Phase 3: Build Optimization & Artifact Management

Why It Matters

Efficient builds accelerate delivery, reduce CI time and cost, and enable reliable downstream jobs. Multi-stage Docker builds produce minimal runtime images, BuildKit caching slashes rebuild times, and artifact uploads decouple build and deploy stages.

What You’ll Learn

  • Multi-stage Dockerfile architecture
  • Inline BuildKit caching in GitHub Actions
  • Cross-platform images with Buildx
  • Uploading images and caches as artifacts

Prerequisites

  • Project Dockerfile supporting production build
  • Familiarity with Docker layers and caching
  • GitHub Actions runner with Docker support

1. Sample Multi-Stage Dockerfile

# Builder stage
FROM node:18-alpine AS builder
WORKDIR /app
COPY package*.json ./
RUN npm ci
COPY . .
RUN npm run build

# Runtime stage
FROM node:18-alpine AS runner
WORKDIR /app
COPY --from=builder /app/dist ./dist
COPY package*.json ./
RUN npm ci --production
EXPOSE 3000
CMD ["node","dist/index.js"]

2. GitHub Actions Workflow

name: Build & Cache
on:
  push:
    branches: [ main, develop ]

jobs:
  build:
    runs-on: ubuntu-latest
    strategy:
      matrix:
        platform: [linux/amd64,linux/arm64]
      fail-fast: false

    steps:
      - name: Checkout code
        uses: actions/checkout@v4

      - name: Set up Docker Buildx
        uses: docker/setup-buildx-action@v3

      - name: Build with inline cache
        uses: docker/build-push-action@v5
        with:
          context: .
          file: Dockerfile
          platforms: ${{ matrix.platform }}
          tags: myapp:${{ github.sha }}-${{ matrix.platform }}
          cache-from: type=gha
          cache-to: type=gha,mode=max

      - name: Save image as artifact
        run: |
          docker save myapp:${{ github.sha }}-${{ matrix.platform }} \
            | gzip > image-${{ matrix.platform }}.tar.gz
      - uses: actions/upload-artifact@v4
        with:
          name: image-${{ matrix.platform }}
          path: image-${{ matrix.platform }}.tar.gz
Tip: Use type=gha caching to eliminate manual cache upload steps and leverage GitHub’s built-in cache storage.

3. Verify the Build

  • ✅ Confirm 2 parallel jobs (amd64 & arm64) complete under “Actions.”
  • 📂 Download image-linux/amd64.tar.gz and run gunzip -c image-*.tar.gz | docker load.
  • ⚡ Re-run push to see caching speedup.

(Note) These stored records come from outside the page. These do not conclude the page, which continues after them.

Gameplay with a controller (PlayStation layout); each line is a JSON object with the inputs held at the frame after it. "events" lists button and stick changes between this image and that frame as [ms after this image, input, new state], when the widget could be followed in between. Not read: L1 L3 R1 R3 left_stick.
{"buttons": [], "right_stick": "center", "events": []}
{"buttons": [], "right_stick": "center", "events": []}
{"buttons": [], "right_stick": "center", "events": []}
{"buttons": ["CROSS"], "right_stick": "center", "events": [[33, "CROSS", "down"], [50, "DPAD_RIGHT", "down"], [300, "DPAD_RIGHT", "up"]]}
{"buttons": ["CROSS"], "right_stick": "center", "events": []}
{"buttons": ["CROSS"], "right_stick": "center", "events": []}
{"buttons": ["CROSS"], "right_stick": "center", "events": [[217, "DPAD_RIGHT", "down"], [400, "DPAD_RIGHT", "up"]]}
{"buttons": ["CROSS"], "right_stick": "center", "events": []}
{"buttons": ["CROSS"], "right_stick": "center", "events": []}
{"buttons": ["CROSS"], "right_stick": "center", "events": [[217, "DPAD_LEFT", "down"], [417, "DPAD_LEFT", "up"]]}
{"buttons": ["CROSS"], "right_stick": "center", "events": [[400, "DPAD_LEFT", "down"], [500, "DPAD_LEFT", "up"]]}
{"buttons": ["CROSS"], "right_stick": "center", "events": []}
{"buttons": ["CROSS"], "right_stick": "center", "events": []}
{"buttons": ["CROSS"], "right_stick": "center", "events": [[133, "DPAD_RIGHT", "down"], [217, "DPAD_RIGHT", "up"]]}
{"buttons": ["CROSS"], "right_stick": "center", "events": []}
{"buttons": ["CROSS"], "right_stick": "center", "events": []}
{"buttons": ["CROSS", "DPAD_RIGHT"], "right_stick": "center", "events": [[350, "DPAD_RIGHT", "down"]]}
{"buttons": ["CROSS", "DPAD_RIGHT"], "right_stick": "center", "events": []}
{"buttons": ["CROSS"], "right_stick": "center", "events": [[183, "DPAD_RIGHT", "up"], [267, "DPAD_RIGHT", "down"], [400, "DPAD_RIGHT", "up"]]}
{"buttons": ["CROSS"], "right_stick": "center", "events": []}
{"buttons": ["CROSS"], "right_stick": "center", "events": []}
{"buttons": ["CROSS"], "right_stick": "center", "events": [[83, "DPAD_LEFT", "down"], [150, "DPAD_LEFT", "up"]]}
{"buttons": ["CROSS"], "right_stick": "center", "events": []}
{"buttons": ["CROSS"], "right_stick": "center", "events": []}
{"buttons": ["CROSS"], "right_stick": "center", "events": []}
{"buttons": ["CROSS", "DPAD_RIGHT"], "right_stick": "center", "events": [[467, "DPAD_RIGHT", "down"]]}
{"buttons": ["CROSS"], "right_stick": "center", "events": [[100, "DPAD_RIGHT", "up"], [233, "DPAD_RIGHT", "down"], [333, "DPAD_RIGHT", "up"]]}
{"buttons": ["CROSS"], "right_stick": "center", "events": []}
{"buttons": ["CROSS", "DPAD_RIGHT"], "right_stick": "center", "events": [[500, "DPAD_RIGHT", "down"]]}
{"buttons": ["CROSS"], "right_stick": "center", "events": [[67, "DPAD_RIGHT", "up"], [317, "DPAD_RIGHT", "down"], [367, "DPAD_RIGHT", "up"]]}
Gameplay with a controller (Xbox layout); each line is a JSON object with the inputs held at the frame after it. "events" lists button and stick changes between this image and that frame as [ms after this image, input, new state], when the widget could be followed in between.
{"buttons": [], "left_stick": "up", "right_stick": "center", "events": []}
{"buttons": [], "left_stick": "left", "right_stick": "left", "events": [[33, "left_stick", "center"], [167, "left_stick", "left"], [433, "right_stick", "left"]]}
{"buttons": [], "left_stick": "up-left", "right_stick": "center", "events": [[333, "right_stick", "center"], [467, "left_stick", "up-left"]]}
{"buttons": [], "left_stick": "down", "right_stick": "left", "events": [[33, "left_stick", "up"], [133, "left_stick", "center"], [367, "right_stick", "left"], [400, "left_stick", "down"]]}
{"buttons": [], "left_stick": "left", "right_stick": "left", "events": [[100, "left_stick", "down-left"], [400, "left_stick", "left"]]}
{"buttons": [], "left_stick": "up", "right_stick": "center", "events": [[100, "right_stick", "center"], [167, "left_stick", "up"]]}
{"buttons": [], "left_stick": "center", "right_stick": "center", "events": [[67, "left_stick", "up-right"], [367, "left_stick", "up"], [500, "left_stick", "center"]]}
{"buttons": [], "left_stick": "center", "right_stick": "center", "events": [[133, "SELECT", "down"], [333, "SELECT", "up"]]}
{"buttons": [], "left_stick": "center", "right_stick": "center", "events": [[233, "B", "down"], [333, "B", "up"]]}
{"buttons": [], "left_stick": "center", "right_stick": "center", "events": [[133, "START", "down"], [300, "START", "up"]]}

Phase 4: Deployment Automation with Blue/Green and Helm

Why Blue/Green Deployments?

Blue/green strategies reduce downtime and risk by running two identical production environments (“blue” and “green”), switching traffic to the new version only after smoke tests pass.

Prerequisites

  • Helm charts in charts/myapp
  • Kubernetes cluster context via KUBECONFIG or service account

1. Workflow Configuration

name: Helm Blue/Green Deploy
on:
  push:
    branches: [ main ]

jobs:
  deploy:
    runs-on: ubuntu-latest
    environment:
      name: production
      url: ${{ steps.url.outputs.url }}
    steps:
      - uses: actions/checkout@v4

      - name: Setup Helm & kubectl
        uses: azure/setup-helm@v3
        with:
          version: '3.12.0'
      - uses: azure/setup-kubectl@v3
        with:
          version: '1.27.0'

2. Determine Active Color

      - name: Get active color
        id: active
        run: |
          BLUE_EXISTS=$(helm status myapp-blue -n prod && echo yes || echo no)
          if [ "$BLUE_EXISTS" = yes ]; then
            echo "color=green" >> $GITHUB_OUTPUT
          else
            echo "color=blue" >> $GITHUB_OUTPUT
          fi

3. Deploy Inactive Color

      - name: Deploy ${{ steps.active.outputs.color }}
        run: |
          helm upgrade --install myapp-${{ steps.active.outputs.color }} charts/myapp \
            --namespace prod \
            --set image.tag=${{ github.sha }} \
            --wait --timeout 180s

4. Smoke Test & Swap

      - name: Smoke test
        run: |
          HOSTNAME=$(kubectl get svc myapp-${{ steps.active.outputs.color }} -n prod \
            -o jsonpath='{.status.loadBalancer.ingress.hostname}')
          STATUS=$(curl -s -o /dev/null -w "%{http_code}" http://$HOSTNAME/health)
          if [ "$STATUS" != "200" ]; then exit 1; fi

      - name: Switch service
        run: |
          kubectl patch svc myapp -n prod \
            -p '{"spec":{"selector":{"app":"myapp-'${{ steps.active.outputs.color }}'"}}}'
      - name: Cleanup old
        run: |
          OLD=$( [ "${{ steps.active.outputs.color }}" = "blue" ] && echo green || echo blue )
          helm uninstall myapp-$OLD -n prod

5. Verify Deployment

  • 🌐 Visit myapp service URL to confirm new version.
  • 🔄 Inspect Helm releases: helm list -n prod.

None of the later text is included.